At the risk of revealing how under-qualified I am for my ART & FASHION editorship, I have to say that as someone who never even took Art GCSE, I was relieved to find out that even actual art school grads are sometimes baffled by some of the 20th and 21st centuries’ artistic exports. But, unlike the Vice writer, my bafflement is not (yet) contention. Yes, I struggle to really see the significance in Jeff Koon’s giant shiny balloon dogs, but that didn’t stop me paying the equivalent of £10 to see one of them in the Moderne Museet in Stockholm, and feeling it was worth every penny. I mean, it was a Jeff Koons! He did ARTPOP! And when Tracey Emin’s “My Bed” came to the Tate this year, I was practically jumping up and down at the prospect of seeing it, even though it didn’t look much different to my own during my first year of uni.
In my History of Art class here in Milan, the lecturer opened with a 1973 quote from a man called Dino Formaggio, the translated version of which is: “Art is whatever people call art”. In one fell swoop infuriatingly pretentious and yet strangely satisfying, the quote is much like modern and contemporary art itself. Even though it’s everyone’s favourite game to wander around a modern art gallery pointing at a sculpture made of toast going “I could’ve done that”, the fact is, we’re wandering around that gallery because we like the way it makes us feel – cultured. Because let’s face it, it’s much, much more fun wizzing down Carsten Höller’s giant slides at the Hayward Gallery in the name of art than it is seeing the tip of the Mona Lisa’s nose from inside the swarm of tourists in the Louvre.

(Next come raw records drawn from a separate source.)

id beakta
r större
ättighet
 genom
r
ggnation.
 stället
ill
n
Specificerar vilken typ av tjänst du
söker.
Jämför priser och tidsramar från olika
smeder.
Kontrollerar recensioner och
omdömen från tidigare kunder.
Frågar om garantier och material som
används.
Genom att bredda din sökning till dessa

And whilst the latter is simply a box to tick off in the collective human conscious’ bucket list, the former somehow lends you just a few of those most sought-after of credentials: the cool, arty ones, held mostly by actual artists and underground pop stars.
Last week, I took my Lancashire-born, no nonsense grandmother to the Fondazione Prada in Milan, which our revered Editor-in-Chief Sam described to me as “the most wonderfully pretentious place you’ll ever go”. “I think your friend under-described it,” my grandma said to me as we emerged from, I kid you not, a giant potato cave with the most bizarre clay animations projected onto its interior walls. The Venus de Milo it was most certainly not, but as Mr Formaggio inferred, if someone thinks this is art, who are we to say otherwise? Okay, I thought it was all kinds of ridiculous, but hearing my grandma’s no holds barred reviews of this and the other works on display at the Fondazione was endlessly entertaining. This, I think, is the true joy of pretentious art: it’s the pre-Purpose Justin Bieber of the art world – we absolutely love to hate it. We revel in ridiculing it quietly to each other as we walk, at a snails’ pace, from room to room of a gallery we’ve paid to be in (so that we can Instagram the most obscure thing we see to prove how cultured we are).

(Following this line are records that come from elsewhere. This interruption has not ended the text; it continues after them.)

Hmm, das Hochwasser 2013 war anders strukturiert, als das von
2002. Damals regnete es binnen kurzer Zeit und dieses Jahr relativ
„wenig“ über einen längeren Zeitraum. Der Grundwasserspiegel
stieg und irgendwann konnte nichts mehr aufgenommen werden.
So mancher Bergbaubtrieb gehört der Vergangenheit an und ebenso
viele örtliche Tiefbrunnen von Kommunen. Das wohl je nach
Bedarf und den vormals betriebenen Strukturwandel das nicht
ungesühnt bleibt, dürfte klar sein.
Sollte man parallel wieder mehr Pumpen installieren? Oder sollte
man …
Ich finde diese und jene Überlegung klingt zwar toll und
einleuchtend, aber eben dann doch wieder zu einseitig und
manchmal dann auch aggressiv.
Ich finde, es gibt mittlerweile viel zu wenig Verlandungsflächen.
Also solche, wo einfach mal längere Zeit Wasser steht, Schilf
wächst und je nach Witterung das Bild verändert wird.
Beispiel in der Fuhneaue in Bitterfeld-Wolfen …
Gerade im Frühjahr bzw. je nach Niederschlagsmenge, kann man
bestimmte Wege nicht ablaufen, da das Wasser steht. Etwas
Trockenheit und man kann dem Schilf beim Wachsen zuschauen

Image sourced from: www.zachfeur.com.
Of course, I’m not speaking for everyone here. I’m sure there are real art experts out there who are flinching at my lack of insight about potato caves, and who actually do get the meaning of the art us mere mortals think is pretentious. But as far as I’m concerned, there’s nothing wrong with pretending you really appreciate the sentiment/effort/artistic skill involved in something like that photo of Tracey Emin on a chair – even if you are secretly and smugly thinking you’d skip past it in your mum’s holiday pictures. It’s like a little Super Mario mushroom to the ego every time you do so, because it puts you firmly in the cool club. And the best part is, as Vice’s Glen Coco points out, you won’t be the only one in the club pretending.

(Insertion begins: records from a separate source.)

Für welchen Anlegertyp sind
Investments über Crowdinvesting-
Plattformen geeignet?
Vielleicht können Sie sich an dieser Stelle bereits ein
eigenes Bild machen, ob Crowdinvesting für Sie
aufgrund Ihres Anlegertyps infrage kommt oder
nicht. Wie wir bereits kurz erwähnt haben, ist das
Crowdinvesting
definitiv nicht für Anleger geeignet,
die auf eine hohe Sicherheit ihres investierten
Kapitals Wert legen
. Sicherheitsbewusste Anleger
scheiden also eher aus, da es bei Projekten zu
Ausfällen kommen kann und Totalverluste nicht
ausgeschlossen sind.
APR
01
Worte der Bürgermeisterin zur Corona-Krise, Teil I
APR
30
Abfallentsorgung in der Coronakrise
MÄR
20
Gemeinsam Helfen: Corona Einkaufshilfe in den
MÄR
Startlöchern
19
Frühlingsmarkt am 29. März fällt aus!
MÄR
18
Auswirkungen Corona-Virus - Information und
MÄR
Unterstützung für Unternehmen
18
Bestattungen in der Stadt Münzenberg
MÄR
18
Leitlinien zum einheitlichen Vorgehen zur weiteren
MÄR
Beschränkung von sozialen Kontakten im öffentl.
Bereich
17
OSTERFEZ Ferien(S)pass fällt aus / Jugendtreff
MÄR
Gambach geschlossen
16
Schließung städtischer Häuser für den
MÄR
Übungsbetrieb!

Hannah is the editor of ART & FASHION at PTL. After moving Milan she feels a lot less qualified to hold this position, but she’s doing the best with her non-Milanese genes. In her spare time, she can be found tending to her fringe, banging on about feminism and trying to find out whether Ruby Rose will return to OITNB season 4. Sometimes all at the same time if she’s had a lot of coffee that day.